In addition to the government’s reputational costs, Indian citizens continue to endure a great deal of inconvenience and uncertainty. While some point to the long lines and administrative burdens as indicative of a poorly planned policy, others argue that the policy will not achieve its objectives in the end. Natasha Sarin and Lawrence Summers of Harvard University, for example, raise concerns of “equity and efficacy” through their statement that “those with the largest amount of ill-gotten gain do not hold their wealth in cash but instead have long since converted it into foreign exchange, gold, bitcoin or some other store of value… Corruption will continue albeit with slightly different arrangements.” In other words, they argue that much of the black money has already been converted into non-cash assets.
After visiting India in the midst of this new policy and speaking with a number of individuals about the short- and long-run effects, I conclude that this policy comes at great cost to the government and the people it should be serving. The government should have brainstormed alternative ways to target the problem of corruption and black money. Now that the policy has been put in place, however, the government can still serve its people by implementing a number of follow-up reforms that can enhance the goal of broader and more inclusive growth.
One specific area of progress that this policy can enhance, for example, relates to digital transactions and fintech. Modi is encouraging individuals to use their mobile phones for their financial transactions in order to facilitate transparency and convenient payment transfers, and demonetization has already acted as a strong impetus, as explained by one Bloomberg commentator:
[This policy] could end up being the best thing to happen to its nascent online finance industry and haul its antiquated economy into the 21st century by making digital payments mainstream… While the situation’s still developing, India could end up a rare bright spot for financial technology investors.

* **Required action 1**
Retype the part of the demonetization excerpt from "In addition to" to "into non-cash assets.", keeping every word and mark unchanged.
* **Required action 2**
Write what comes next in the piece on India's demonetization, starting after its last sentence.
The data that follows has nothing to do with the text on India's demonetization policy.

* **Material provided**
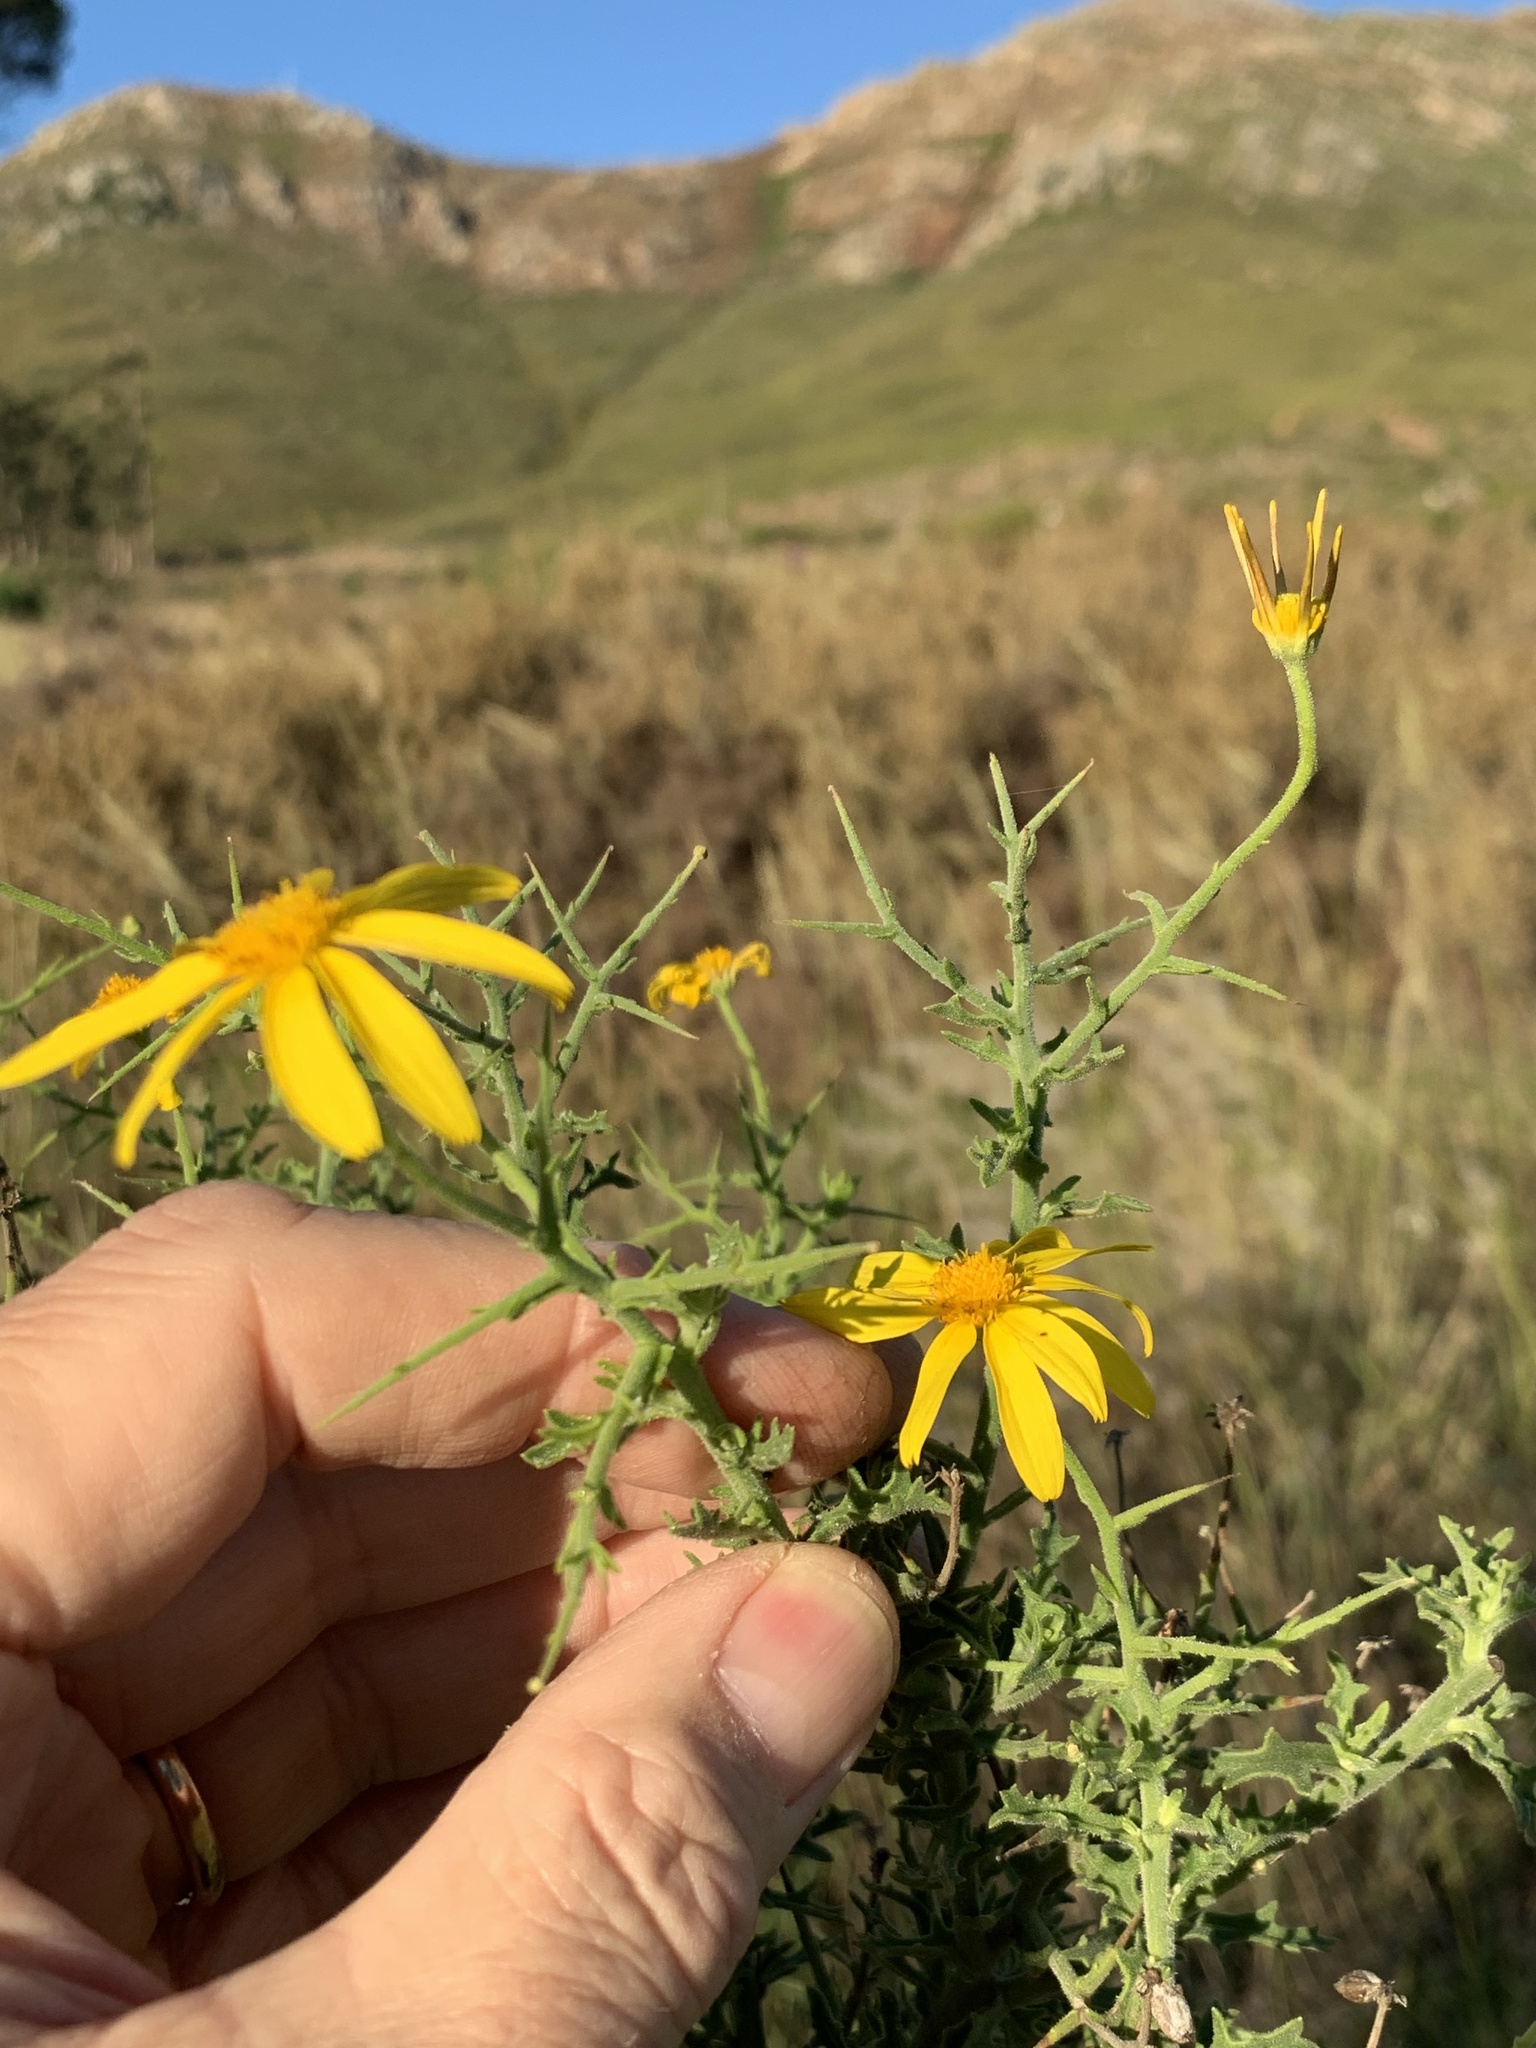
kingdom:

* **Written reply 1**
In addition to the government’s reputational costs, Indian citizens continue to endure a great deal of inconvenience and uncertainty. While some point to the long lines and administrative burdens as indicative of a poorly planned policy, others argue that the policy will not achieve its objectives in the end. Natasha Sarin and Lawrence Summers of Harvard University, for example, raise concerns of “equity and efficacy” through their statement that “those with the largest amount of ill-gotten gain do not hold their wealth in cash but instead have long since converted it into foreign exchange, gold, bitcoin or some other store of value… Corruption will continue albeit with slightly different arrangements.” In other words, they argue that much of the black money has already been converted into non-cash assets.

* **Written reply 2**
Harvard Kennedy School Lecturer in Public Policy, Professor Martha Chen, qualifies this point in an interview by stating that “financial inclusion has already been a revolution in the making and there has already been serious work on the ground. It would be all the better if this policy happens to accelerate the progress, but it wouldn’t be starting the revolution.” This point supports the fact that demonization is potentially valuable as a policy that supports a set of new reforms.
Given that the policy’s downsides have been set in place, it is now the Indian government’s responsibility to follow up demonetization with strong economic, social, and political policies such as ones that target tax compliance, campaign financing, and financial inclusion. Modi can still use this policy to benefit the country if he is purposeful and strong with follow-up reforms.
Kavi Patel is an undergraduate at Harvard studying Economics and Government. She interned as an Economics Research Intern at The White House this past spring and is passionate about the intersection between economic theory, government policy, and the private sector.